= Provided information =
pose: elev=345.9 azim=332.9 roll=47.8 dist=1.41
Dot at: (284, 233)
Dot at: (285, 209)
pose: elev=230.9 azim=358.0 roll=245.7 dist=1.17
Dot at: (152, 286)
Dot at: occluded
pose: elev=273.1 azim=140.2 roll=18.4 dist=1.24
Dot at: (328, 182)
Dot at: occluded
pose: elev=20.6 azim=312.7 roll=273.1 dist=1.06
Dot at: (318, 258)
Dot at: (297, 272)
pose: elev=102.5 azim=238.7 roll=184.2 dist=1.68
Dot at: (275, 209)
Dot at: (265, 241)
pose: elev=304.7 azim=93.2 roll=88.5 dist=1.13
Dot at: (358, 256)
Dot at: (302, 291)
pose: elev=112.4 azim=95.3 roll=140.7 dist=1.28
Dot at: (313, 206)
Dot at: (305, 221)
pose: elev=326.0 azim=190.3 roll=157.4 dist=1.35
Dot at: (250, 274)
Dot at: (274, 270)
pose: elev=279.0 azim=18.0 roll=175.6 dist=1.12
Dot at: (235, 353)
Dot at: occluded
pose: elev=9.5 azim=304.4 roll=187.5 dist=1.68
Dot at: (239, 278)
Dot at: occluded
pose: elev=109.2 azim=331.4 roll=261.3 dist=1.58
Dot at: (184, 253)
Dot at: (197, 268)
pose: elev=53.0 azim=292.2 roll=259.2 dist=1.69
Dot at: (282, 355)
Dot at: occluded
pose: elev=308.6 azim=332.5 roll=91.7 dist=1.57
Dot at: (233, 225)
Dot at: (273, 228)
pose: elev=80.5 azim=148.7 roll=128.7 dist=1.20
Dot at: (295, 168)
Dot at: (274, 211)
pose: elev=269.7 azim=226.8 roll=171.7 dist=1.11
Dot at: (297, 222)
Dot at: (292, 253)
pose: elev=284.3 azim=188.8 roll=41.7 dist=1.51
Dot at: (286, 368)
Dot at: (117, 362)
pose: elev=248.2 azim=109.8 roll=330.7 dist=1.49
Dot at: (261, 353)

= Exercise description =
Copy out all the rows above, putting "view" in place of "pose" everywhere and changing nothing else.

= Complete response =
view: elev=345.9 azim=332.9 roll=47.8 dist=1.41
Dot at: (284, 233)
Dot at: (285, 209)
view: elev=230.9 azim=358.0 roll=245.7 dist=1.17
Dot at: (152, 286)
Dot at: occluded
view: elev=273.1 azim=140.2 roll=18.4 dist=1.24
Dot at: (328, 182)
Dot at: occluded
view: elev=20.6 azim=312.7 roll=273.1 dist=1.06
Dot at: (318, 258)
Dot at: (297, 272)
view: elev=102.5 azim=238.7 roll=184.2 dist=1.68
Dot at: (275, 209)
Dot at: (265, 241)
view: elev=304.7 azim=93.2 roll=88.5 dist=1.13
Dot at: (358, 256)
Dot at: (302, 291)
view: elev=112.4 azim=95.3 roll=140.7 dist=1.28
Dot at: (313, 206)
Dot at: (305, 221)
view: elev=326.0 azim=190.3 roll=157.4 dist=1.35
Dot at: (250, 274)
Dot at: (274, 270)
view: elev=279.0 azim=18.0 roll=175.6 dist=1.12
Dot at: (235, 353)
Dot at: occluded
view: elev=9.5 azim=304.4 roll=187.5 dist=1.68
Dot at: (239, 278)
Dot at: occluded
view: elev=109.2 azim=331.4 roll=261.3 dist=1.58
Dot at: (184, 253)
Dot at: (197, 268)
view: elev=53.0 azim=292.2 roll=259.2 dist=1.69
Dot at: (282, 355)
Dot at: occluded
view: elev=308.6 azim=332.5 roll=91.7 dist=1.57
Dot at: (233, 225)
Dot at: (273, 228)
view: elev=80.5 azim=148.7 roll=128.7 dist=1.20
Dot at: (295, 168)
Dot at: (274, 211)
view: elev=269.7 azim=226.8 roll=171.7 dist=1.11
Dot at: (297, 222)
Dot at: (292, 253)
view: elev=284.3 azim=188.8 roll=41.7 dist=1.51
Dot at: (286, 368)
Dot at: (117, 362)
view: elev=248.2 azim=109.8 roll=330.7 dist=1.49
Dot at: (261, 353)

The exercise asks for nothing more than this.